- _Given data_:
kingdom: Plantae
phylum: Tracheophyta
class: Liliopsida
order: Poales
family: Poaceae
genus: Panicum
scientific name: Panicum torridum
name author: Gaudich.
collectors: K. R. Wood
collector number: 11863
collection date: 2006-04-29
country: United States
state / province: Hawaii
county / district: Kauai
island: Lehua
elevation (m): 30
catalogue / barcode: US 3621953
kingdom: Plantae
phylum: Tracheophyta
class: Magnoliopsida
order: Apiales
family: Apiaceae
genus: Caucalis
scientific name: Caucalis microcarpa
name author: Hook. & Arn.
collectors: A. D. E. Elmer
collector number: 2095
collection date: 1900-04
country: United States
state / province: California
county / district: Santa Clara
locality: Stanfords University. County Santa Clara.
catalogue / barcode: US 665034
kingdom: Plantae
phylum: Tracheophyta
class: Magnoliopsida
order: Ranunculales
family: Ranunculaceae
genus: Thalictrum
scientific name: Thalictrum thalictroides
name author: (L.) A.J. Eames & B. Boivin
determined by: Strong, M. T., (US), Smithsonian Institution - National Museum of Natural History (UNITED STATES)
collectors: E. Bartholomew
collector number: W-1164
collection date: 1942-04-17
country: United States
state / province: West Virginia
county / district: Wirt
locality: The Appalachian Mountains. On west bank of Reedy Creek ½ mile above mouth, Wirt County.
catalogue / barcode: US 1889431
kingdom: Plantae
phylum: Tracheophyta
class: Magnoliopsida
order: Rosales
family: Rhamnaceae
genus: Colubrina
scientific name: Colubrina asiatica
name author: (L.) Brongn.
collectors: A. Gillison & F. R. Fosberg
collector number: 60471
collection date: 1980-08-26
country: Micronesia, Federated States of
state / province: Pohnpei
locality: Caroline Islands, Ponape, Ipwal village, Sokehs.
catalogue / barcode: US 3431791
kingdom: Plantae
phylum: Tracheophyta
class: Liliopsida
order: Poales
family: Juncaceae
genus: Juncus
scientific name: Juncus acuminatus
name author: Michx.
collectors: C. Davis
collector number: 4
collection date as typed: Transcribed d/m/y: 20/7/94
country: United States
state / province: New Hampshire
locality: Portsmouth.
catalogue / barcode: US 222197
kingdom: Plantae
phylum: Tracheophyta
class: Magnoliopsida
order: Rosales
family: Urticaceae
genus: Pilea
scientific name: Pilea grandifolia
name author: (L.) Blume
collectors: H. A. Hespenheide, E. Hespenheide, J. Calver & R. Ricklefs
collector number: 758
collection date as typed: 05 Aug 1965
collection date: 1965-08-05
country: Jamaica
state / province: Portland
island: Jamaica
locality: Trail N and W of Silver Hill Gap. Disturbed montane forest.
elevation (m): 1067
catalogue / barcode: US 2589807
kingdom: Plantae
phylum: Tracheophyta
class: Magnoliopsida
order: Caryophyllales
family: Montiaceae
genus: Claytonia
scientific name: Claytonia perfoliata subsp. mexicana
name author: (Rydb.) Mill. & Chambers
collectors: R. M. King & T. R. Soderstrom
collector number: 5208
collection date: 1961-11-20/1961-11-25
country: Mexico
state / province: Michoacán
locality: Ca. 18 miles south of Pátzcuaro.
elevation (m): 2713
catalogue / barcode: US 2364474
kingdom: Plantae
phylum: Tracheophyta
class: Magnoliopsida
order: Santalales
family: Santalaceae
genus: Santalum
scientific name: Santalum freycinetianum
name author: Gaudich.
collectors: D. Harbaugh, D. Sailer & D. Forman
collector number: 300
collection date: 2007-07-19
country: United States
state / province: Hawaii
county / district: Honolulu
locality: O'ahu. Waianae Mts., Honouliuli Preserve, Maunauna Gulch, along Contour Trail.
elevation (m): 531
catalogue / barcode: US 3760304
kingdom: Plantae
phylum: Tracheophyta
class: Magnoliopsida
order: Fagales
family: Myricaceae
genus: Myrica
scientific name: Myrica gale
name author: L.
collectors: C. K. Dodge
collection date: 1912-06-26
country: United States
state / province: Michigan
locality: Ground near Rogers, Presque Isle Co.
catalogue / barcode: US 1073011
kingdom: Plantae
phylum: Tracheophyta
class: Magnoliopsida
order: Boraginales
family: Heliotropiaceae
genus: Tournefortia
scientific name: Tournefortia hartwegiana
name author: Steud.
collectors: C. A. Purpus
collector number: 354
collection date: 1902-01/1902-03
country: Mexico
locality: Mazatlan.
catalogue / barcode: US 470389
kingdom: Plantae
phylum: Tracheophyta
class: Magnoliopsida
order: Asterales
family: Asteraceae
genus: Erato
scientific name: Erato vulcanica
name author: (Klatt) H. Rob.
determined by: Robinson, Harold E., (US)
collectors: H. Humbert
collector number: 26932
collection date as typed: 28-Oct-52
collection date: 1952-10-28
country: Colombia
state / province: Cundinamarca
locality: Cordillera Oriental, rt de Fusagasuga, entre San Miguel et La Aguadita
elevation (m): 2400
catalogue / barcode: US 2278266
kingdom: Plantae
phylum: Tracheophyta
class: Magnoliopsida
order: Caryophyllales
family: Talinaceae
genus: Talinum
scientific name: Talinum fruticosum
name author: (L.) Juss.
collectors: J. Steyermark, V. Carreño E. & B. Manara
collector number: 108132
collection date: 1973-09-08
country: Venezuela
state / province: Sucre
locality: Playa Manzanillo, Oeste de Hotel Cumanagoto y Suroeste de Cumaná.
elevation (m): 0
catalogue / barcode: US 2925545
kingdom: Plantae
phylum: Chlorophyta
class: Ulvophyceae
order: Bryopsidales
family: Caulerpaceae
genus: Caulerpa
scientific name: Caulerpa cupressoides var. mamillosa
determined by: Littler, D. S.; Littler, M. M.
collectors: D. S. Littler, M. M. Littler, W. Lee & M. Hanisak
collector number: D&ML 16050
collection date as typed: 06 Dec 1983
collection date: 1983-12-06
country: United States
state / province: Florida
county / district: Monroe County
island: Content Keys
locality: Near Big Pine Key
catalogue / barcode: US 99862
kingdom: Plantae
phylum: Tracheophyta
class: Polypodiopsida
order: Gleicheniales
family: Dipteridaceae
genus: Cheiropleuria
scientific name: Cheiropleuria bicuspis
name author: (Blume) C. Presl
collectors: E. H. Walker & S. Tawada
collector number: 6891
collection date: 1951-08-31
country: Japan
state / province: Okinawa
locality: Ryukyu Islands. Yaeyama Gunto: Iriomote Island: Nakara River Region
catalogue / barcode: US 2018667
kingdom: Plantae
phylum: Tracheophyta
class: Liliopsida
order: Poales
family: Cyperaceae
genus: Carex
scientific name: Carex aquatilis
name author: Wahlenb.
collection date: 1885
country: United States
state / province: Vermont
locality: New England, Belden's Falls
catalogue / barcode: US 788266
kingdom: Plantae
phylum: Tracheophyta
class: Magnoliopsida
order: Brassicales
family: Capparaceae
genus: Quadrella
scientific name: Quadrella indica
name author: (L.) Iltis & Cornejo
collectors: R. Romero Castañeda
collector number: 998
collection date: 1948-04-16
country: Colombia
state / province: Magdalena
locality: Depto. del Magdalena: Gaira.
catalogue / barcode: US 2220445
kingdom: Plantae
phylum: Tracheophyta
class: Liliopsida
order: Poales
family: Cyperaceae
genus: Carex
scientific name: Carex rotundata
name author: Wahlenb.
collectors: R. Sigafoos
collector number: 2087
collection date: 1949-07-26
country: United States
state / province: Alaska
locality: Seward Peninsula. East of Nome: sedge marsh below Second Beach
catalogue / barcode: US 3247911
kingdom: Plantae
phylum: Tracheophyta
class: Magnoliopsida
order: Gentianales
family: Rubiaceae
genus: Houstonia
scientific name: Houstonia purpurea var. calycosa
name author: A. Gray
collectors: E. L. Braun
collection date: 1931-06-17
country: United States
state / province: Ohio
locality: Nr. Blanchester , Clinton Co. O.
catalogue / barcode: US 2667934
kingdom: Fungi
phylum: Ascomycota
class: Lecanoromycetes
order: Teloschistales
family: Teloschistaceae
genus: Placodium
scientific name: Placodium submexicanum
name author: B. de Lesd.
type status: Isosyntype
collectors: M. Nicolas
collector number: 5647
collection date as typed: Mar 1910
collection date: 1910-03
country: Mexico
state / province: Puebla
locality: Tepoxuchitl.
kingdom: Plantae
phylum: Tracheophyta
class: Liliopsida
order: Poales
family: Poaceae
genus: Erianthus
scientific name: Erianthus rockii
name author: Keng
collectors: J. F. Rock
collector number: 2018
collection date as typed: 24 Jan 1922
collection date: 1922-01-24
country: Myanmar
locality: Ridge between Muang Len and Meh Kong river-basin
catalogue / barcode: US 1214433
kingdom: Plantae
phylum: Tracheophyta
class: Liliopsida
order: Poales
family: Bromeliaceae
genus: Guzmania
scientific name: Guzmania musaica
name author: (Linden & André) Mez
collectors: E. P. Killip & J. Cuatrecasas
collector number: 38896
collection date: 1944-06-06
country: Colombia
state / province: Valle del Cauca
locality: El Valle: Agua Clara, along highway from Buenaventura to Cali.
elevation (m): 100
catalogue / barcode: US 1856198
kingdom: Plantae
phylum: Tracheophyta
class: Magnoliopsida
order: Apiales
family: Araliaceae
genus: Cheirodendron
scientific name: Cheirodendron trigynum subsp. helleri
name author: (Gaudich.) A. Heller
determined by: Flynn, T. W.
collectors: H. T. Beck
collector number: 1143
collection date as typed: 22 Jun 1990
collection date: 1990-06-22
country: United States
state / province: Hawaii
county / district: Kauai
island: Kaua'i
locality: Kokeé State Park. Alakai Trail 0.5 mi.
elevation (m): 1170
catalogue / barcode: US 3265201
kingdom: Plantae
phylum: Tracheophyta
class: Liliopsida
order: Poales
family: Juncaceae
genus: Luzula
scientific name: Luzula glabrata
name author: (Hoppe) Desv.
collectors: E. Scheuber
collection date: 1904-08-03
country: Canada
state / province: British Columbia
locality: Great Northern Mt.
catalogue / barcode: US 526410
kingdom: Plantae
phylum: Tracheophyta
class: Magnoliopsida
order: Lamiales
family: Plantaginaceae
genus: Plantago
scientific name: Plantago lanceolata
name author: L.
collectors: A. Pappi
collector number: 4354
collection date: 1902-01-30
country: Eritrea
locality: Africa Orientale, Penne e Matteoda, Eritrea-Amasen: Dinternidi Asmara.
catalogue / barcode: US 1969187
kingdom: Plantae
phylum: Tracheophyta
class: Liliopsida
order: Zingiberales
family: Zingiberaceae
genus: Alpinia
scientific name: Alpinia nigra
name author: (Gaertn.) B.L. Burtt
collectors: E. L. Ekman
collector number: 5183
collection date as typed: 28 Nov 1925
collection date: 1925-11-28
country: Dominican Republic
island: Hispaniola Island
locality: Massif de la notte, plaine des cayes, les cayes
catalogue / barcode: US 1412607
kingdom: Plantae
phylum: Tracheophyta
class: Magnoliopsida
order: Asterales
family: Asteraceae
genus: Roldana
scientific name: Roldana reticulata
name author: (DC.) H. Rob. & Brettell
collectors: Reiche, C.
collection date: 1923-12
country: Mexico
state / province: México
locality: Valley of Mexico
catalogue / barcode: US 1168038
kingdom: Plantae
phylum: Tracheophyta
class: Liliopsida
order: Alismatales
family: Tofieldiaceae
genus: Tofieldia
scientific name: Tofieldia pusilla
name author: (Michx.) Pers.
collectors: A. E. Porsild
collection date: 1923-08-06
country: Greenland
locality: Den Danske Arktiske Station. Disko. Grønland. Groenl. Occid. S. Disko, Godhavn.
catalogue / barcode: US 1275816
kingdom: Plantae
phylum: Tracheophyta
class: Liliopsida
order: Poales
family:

- _What you need to do_: Output the lines between the one containing "catalogue / barcode: US 3431791" and the one containing "county / district: Honolulu", inclusive, as a numbered list with blank lines omitted.

- _Output for this exercise_:
1. catalogue / barcode: US 3431791
2. kingdom: Plantae
3. phylum: Tracheophyta
4. class: Liliopsida
5. order: Poales
6. family: Juncaceae
7. genus: Juncus
8. scientific name: Juncus acuminatus
9. name author: Michx.
10. collectors: C. Davis
11. collector number: 4
12. collection date as typed: Transcribed d/m/y: 20/7/94
13. country: United States
14. state / province: New Hampshire
15. locality: Portsmouth.
16. catalogue / barcode: US 222197
17. kingdom: Plantae
18. phylum: Tracheophyta
19. class: Magnoliopsida
20. order: Rosales
21. family: Urticaceae
22. genus: Pilea
23. scientific name: Pilea grandifolia
24. name author: (L.) Blume
25. collectors: H. A. Hespenheide, E. Hespenheide, J. Calver & R. Ricklefs
26. collector number: 758
27. collection date as typed: 05 Aug 1965
28. collection date: 1965-08-05
29. country: Jamaica
30. state / province: Portland
31. island: Jamaica
32. locality: Trail N and W of Silver Hill Gap. Disturbed montane forest.
33. elevation (m): 1067
34. catalogue / barcode: US 2589807
35. kingdom: Plantae
36. phylum: Tracheophyta
37. class: Magnoliopsida
38. order: Caryophyllales
39. family: Montiaceae
40. genus: Claytonia
41. scientific name: Claytonia perfoliata subsp. mexicana
42. name author: (Rydb.) Mill. & Chambers
43. collectors: R. M. King & T. R. Soderstrom
44. collector number: 5208
45. collection date: 1961-11-20/1961-11-25
46. country: Mexico
47. state / province: Michoacán
48. locality: Ca. 18 miles south of Pátzcuaro.
49. elevation (m): 2713
50. catalogue / barcode: US 2364474
51. kingdom: Plantae
52. phylum: Tracheophyta
53. class: Magnoliopsida
54. order: Santalales
55. family: Santalaceae
56. genus: Santalum
57. scientific name: Santalum freycinetianum
58. name author: Gaudich.
59. collectors: D. Harbaugh, D. Sailer & D. Forman
60. collector number: 300
61. collection date: 2007-07-19
62. country: United States
63. state / province: Hawaii
64. county / district: Honolulu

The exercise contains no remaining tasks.